The optimiser used to compile the model was the SGD optimiser. This method allows for tuning by altering parameters, such as the learning rate and momentum, which are explored in the following sections. In this section, the learning rate was set to 0.01, momentum of 0, and nesterov was set to ‘False’.
The model was then compiled with a loss function of ‘categorical crossentropy’, and using the ‘accuracy’ metrics.
An early call-back function was used which, in this case, monitored the validation loss. This was crucial to avoid over fitting to data and can limit the time taken to test parameters.
Results
When running this model, the test accuracy returns on average a test loss of 0.35 to 0.45 and a test accuracy of 0.8 to 0.9. To understand how the model was performing during training, the history of the model was recorded and plotted, as shown at right. The model was set to run for 40 epochs, although, due to the early call-back function, cut-off at 26, preventing overfitting of the data. The model trend matches what was expected and performs well when tasked to identify the test images.
Exploration of learning rate
This section will explore the effects of varying the learning rate by using three different orders of magnitude. These will be 0.1, 0.01, and 0.001. These will be compared against one another based on the test accuracy and test loss, as well as visually, viewing their history. The tests were set to 50 epochs, although, have an early call-back set-up, as mentioned earlier, to return to the epoch with the lowest validation loss if the validation loss has not decreased after 10 iterations.

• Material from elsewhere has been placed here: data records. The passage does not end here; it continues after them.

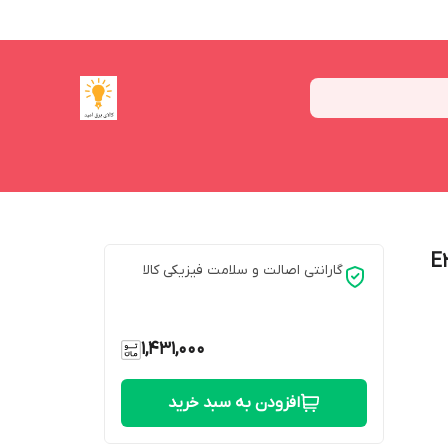
 مدل W-10-10 پایه E27
گارانتی اصالت و سلامت فیزیکی کالا
1,431,000
افزودن به سبد خرید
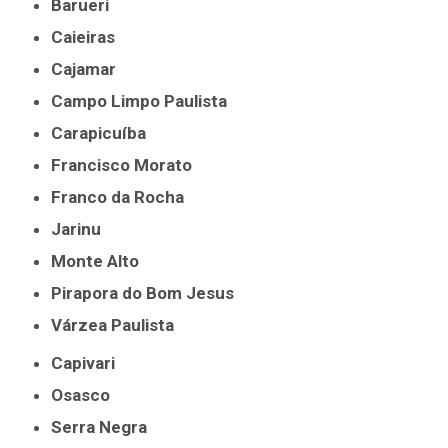
Barueri
Caieiras
Cajamar
Campo Limpo Paulista
Carapicuíba
Francisco Morato
Franco da Rocha
Jarinu
Monte Alto
Pirapora do Bom Jesus
Várzea Paulista
Capivari
Osasco
Serra Negra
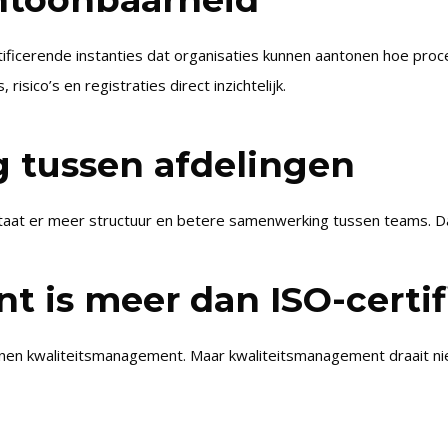
tificerende instanties dat organisaties kunnen aantonen hoe pr
ico’s en registraties direct inzichtelijk.
 tussen afdelingen
staat er meer structuur en betere samenwerking tussen teams. 
 is meer dan ISO-certif
en kwaliteitsmanagement. Maar kwaliteitsmanagement draait niet 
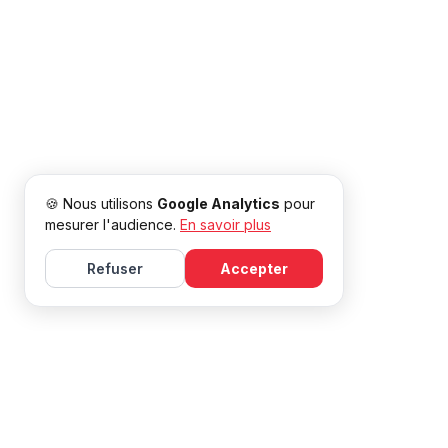
🍪 Nous utilisons
Google Analytics
pour
mesurer l'audience.
En savoir plus
Refuser
Accepter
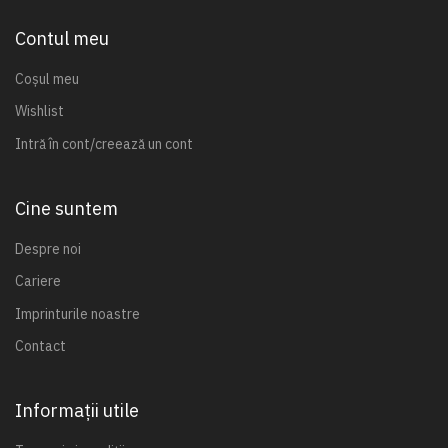
Contul meu
Coșul meu
Wishlist
Intră în cont/creează un cont
Cine suntem
Despre noi
Cariere
Imprinturile noastre
Contact
Informații utile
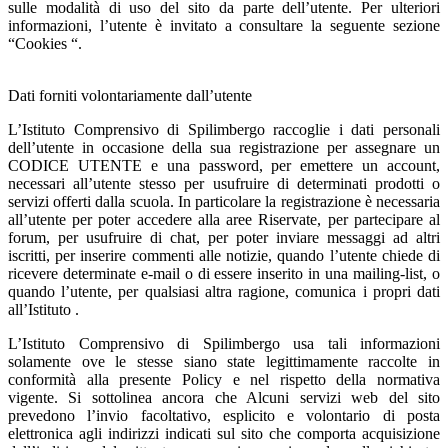
sulle modalità di uso del sito da parte dell’utente. Per ulteriori
informazioni, l’utente è invitato a consultare la seguente sezione
“Cookies “.
Dati forniti volontariamente dall’utente
L’Istituto Comprensivo di Spilimbergo raccoglie i dati personali
dell’utente in occasione della sua registrazione per assegnare un
CODICE UTENTE e una password, per emettere un account,
necessari all’utente stesso per usufruire di determinati prodotti o
servizi offerti dalla scuola. In particolare la registrazione è necessaria
all’utente per poter accedere alla aree Riservate, per partecipare al
forum, per usufruire di chat, per poter inviare messaggi ad altri
iscritti, per inserire commenti alle notizie, quando l’utente chiede di
ricevere determinate e-mail o di essere inserito in una mailing-list, o
quando l’utente, per qualsiasi altra ragione, comunica i propri dati
all’Istituto .
L’Istituto Comprensivo di Spilimbergo usa tali informazioni
solamente ove le stesse siano state legittimamente raccolte in
conformità alla presente Policy e nel rispetto della normativa
vigente. Si sottolinea ancora che Alcuni servizi web del sito
prevedono l’invio facoltativo, esplicito e volontario di posta
elettronica agli indirizzi indicati sul sito che comporta acquisizione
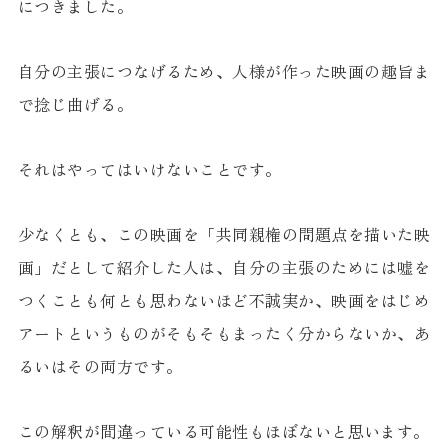
につきました。
自分の主張につなげるため、人様が作った映画の趣旨ま
で捻じ曲げる。
それはやってはいけないことです。
少なくとも、この映画を「共同親権の問題点を描いた映
画」だとして紹介した人は、自分の主張のためには嘘を
つくことも何とも思わないほど不誠実か、映画をはじめ
アートというものがそもそもまったく分からないか、あ
るいはその両方です。
この解釈が間違っている可能性もほぼないと思います。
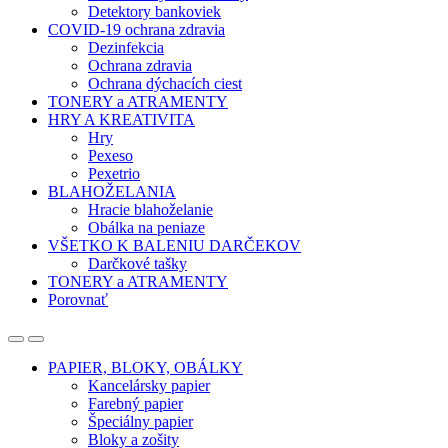
Detektory bankoviek
COVID-19 ochrana zdravia
Dezinfekcia
Ochrana zdravia
Ochrana dýchacích ciest
TONERY a ATRAMENTY
HRY A KREATIVITA
Hry
Pexeso
Pexetrio
BLAHOŽELANIA
Hracie blahoželanie
Obálka na peniaze
VŠETKO K BALENIU DARČEKOV
Darčkové tašky
TONERY a ATRAMENTY
Porovnať
Open
Close
PAPIER, BLOKY, OBÁLKY
Kancelársky papier
Farebný papier
Špeciálny papier
Bloky a zošity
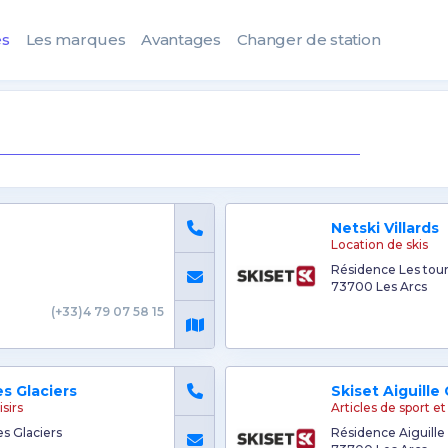
es
Les marques
Avantages
Changer de station
Netski Villards
Location de skis
Résidence Les tour
73700 Les Arcs
(+33)4 79 07 58 15
es Glaciers
Skiset Aiguille 
isirs
Articles de sport et 
es Glaciers
Résidence Aiguille 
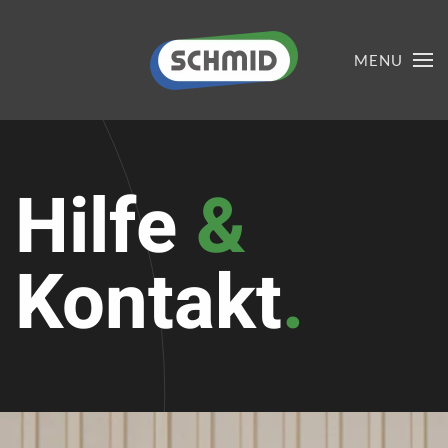
MENU
Hilfe
&
Kontakt
.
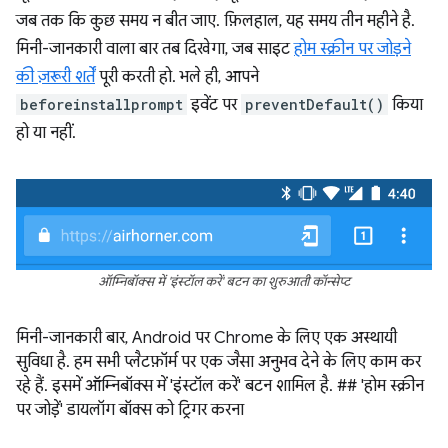
जब तक कि कुछ समय न बीत जाए. फ़िलहाल, यह समय तीन महीने है.
मिनी-जानकारी वाला बार तब दिखेगा, जब साइट
होम स्क्रीन पर जोड़ने
की ज़रूरी शर्तें
पूरी करती हो. भले ही, आपने
beforeinstallprompt
इवेंट पर
preventDefault()
किया
हो या नहीं.
ऑम्निबॉक्स में 'इंस्टॉल करें' बटन का शुरुआती कॉन्सेप्ट
मिनी-जानकारी बार, Android पर Chrome के लिए एक अस्थायी
सुविधा है. हम सभी प्लैटफ़ॉर्म पर एक जैसा अनुभव देने के लिए काम कर
रहे हैं. इसमें ऑम्निबॉक्स में 'इंस्टॉल करें' बटन शामिल है. ## 'होम स्क्रीन
पर जोड़ें' डायलॉग बॉक्स को ट्रिगर करना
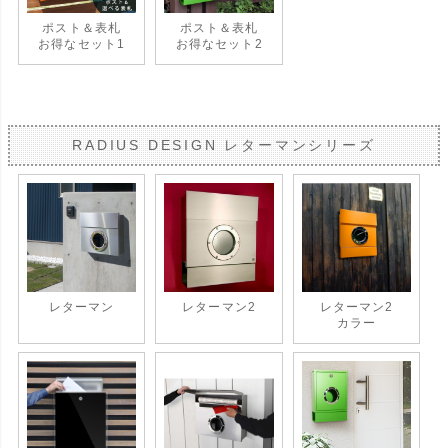
ポスト＆表札
ポスト＆表札
お得なセット1
お得なセット2
RADIUS DESIGN レターマンシリーズ
レターマン
レターマン2
レターマン2
カラー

The learning rate controls how quickly the model adapts to the dataset. Therefore, the smaller the learning rate, the larger the number of epochs, given that the changes were smaller on each update. This value needs to be optimised as, if the learning rate is too large, it may converge faster than required, and if it is too small, it may take too long or get stuck. This parameter is often considered one of the most important hyperparameters for a model. The results for each test are shown below.
The results show that the best performing learning rate was the original value. Although, the test using the 0.1 learning rate was not too far from this score. It even ended up with a lower test loss! The smaller learning rate, 0.001, should produce the greatest accuracy, and find the best convergence, however, as the test only ran for 50 epochs, it did not have enough time to converge. The graph below shows this clearer.
Exploring Momentum
When using an SGD optimiser, a small batch is used to calculate the derivative of the loss function, instead of finding the exact derivative. This means that the direction travelled may not be the most optimal due to noise. Momentum is used to accelerate gradient vectors in the right direction, resulting in a faster conversion. It does this by creating and adding a moving average to the gradient and uses this to update the weight of the network.
The momentum value must be a value between 0 and 1. The values used to understand the full range of this variable were 0.1, 0.5, and 0.9. These were compared against one another based on the test accuracy and test loss, as well as visually, viewing their history. The same testing conditions were used with 50 epochs and early call-back set. The learning rate was set to 0.01 as this provided the best result from the previous section.
The results show that, in fact, the best results occurred with the lowest momentum. Although, this score resulted in the lowest test loss. It should be noted that scores were very similar. The history graph, displaying the validation loss, shows the test with the greater momentums converged faster, which matches what was expected.
Not applied in this project, however, worth mentioning, the Nesterov accelerated gradient can be used to update the momentum as well. This method has gained popularity because of the way the momentum is updated, using a “lookahead” gradient that adds the gradient step vector in the direction between the momentum step and actual step.